能否逐字引用關於1933年德國外交政策報告的這段文字中,從「1933年4月7日,外交部長」開始、一直到「全部地——符合希特勒的想法。」為止的部分?

▶ 待審文段:
--*--

1933年4月7日,外交部長馮·諾伊拉特第一次在內閣做了有關外交部未來對外政策基本思路的報告,它以國務秘書比洛在3月份提交的一份內容廣泛的備忘錄為基礎,其最高目標是徹底取消《凡爾賽和約》。報告提出了階段性的行動方案。第一階段德國集中精力擴充軍備和恢復經濟實力,他們必須小心從事,以免刺激鄰國法國和波蘭採取先發制人的打擊。第二階段致力於“修訂領土邊界”,“主要目標”是“徹底改變東部邊界”,也就是收回1919年割讓給波蘭的領土。比洛提出的其他修訂目標還有:改變北石勒蘇益格的邊界,收回歐本—馬爾梅迪以及晚些時候收回阿爾薩斯—洛林,恢復德國的舊殖民地並在有可能的情況下開拓新的殖民地,還有兼併奧地利。德法之間取得諒解“在可預見的未來幾乎是不可能的”,而與波蘭互相諒解“既不可能,也無必要”,這就是為什麼目前“俄羅斯在背後的支持”是不可缺少的。除此之外,力爭“在任何有共同利益的地方”與英國保持良好關係並和意大利進行緊密的合作。諾伊拉特從以上論述中得出結論,“在我們足夠強大之前”應該避免任何對外的衝突。外交部高級官員們制訂的長期計劃與德國的強權政治一脈相承,並部分地——儘管如不久後顯示出來的並非全部地——符合希特勒的想法。

--*--

▶ 資料:
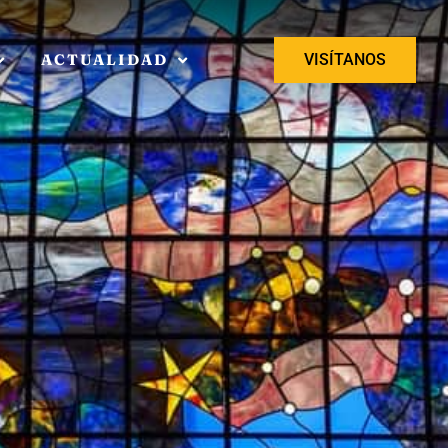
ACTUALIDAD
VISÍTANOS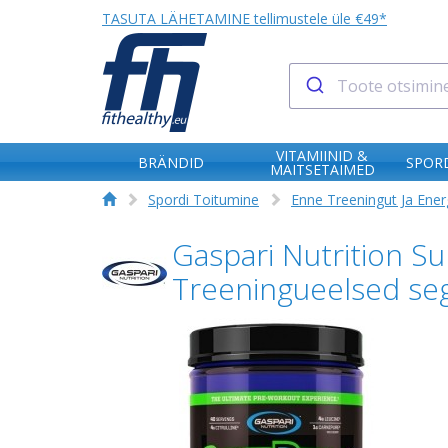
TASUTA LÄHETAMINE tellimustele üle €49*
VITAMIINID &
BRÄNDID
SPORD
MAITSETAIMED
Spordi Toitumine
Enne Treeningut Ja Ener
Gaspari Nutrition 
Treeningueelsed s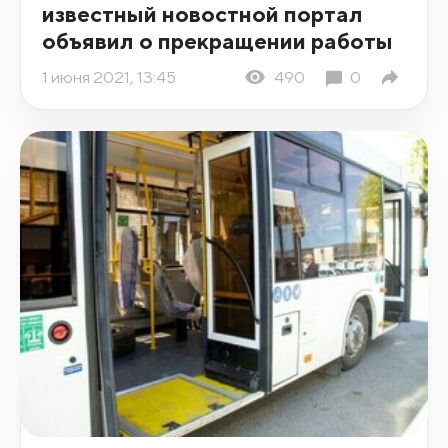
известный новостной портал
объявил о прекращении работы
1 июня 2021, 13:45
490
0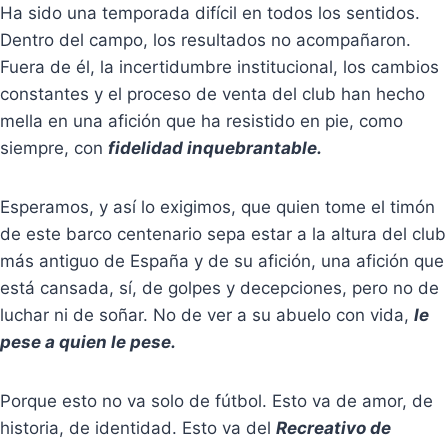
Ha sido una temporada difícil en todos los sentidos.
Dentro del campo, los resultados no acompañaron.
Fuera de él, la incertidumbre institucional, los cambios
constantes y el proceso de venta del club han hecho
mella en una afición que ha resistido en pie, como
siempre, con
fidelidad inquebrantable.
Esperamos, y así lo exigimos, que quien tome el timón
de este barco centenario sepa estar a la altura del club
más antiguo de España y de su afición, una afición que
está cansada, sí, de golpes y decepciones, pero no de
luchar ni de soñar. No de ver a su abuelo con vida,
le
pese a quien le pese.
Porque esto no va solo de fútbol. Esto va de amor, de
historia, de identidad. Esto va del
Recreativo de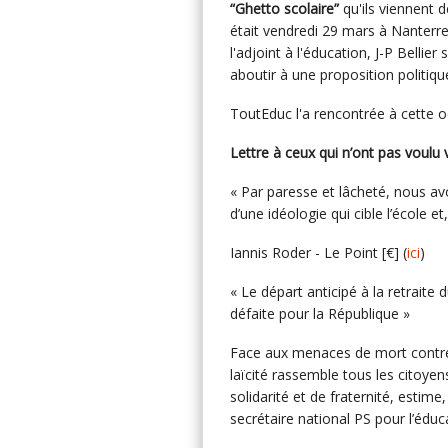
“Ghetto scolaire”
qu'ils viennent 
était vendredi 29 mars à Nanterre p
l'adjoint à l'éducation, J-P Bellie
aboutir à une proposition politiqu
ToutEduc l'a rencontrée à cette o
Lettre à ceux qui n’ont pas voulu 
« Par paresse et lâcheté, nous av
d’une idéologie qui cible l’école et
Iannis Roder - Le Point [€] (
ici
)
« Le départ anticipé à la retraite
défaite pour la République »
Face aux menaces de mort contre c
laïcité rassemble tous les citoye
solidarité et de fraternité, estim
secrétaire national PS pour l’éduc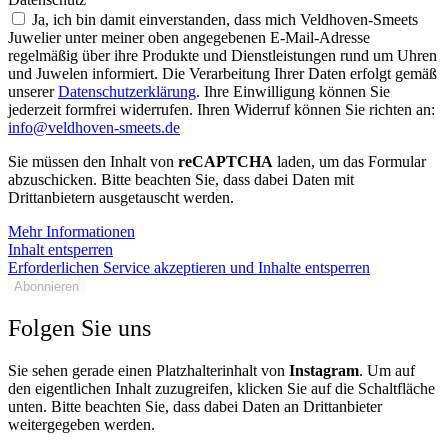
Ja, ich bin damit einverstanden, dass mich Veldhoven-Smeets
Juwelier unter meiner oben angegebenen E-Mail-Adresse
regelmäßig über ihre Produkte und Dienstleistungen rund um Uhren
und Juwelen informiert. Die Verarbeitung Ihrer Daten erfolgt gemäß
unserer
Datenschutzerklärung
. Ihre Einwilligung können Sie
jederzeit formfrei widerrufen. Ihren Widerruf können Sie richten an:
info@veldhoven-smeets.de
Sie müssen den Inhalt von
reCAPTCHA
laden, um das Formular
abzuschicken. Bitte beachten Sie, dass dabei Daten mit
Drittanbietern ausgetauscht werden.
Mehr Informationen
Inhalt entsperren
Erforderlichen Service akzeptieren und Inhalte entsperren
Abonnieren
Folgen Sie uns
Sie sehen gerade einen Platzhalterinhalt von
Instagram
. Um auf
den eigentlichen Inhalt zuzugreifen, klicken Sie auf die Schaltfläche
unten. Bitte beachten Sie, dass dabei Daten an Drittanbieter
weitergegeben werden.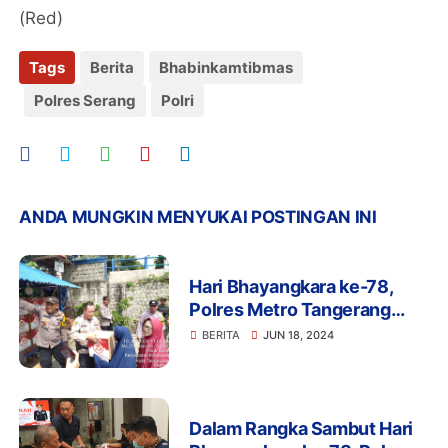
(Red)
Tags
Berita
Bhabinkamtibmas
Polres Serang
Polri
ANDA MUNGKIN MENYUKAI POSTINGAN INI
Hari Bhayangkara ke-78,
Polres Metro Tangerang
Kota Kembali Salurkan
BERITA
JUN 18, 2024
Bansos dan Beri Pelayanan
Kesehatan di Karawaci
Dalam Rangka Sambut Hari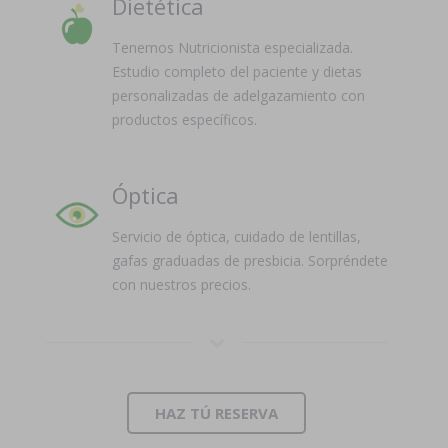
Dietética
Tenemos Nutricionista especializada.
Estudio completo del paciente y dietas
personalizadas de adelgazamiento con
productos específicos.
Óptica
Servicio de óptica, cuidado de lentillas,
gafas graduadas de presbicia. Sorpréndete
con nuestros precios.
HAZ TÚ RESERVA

--*--

▶ 本題結果:
1933年4月7日,外交部長馮·諾伊拉特第一次在內閣做了有關外交部未來對外政策基本思路的報告,它以國務秘書比洛在3月份提交的一份內容廣泛的備忘錄為基礎,其最高目標是徹底取消《凡爾賽和約》。報告提出了階段性的行動方案。第一階段德國集中精力擴充軍備和恢復經濟實力,他們必須小心從事,以免刺激鄰國法國和波蘭採取先發制人的打擊。第二階段致力於“修訂領土邊界”,“主要目標”是“徹底改變東部邊界”,也就是收回1919年割讓給波蘭的領土。比洛提出的其他修訂目標還有:改變北石勒蘇益格的邊界,收回歐本—馬爾梅迪以及晚些時候收回阿爾薩斯—洛林,恢復德國的舊殖民地並在有可能的情況下開拓新的殖民地,還有兼併奧地利。德法之間取得諒解“在可預見的未來幾乎是不可能的”,而與波蘭互相諒解“既不可能,也無必要”,這就是為什麼目前“俄羅斯在背後的支持”是不可缺少的。除此之外,力爭“在任何有共同利益的地方”與英國保持良好關係並和意大利進行緊密的合作。諾伊拉特從以上論述中得出結論,“在我們足夠強大之前”應該避免任何對外的衝突。外交部高級官員們制訂的長期計劃與德國的強權政治一脈相承,並部分地——儘管如不久後顯示出來的並非全部地——符合希特勒的想法。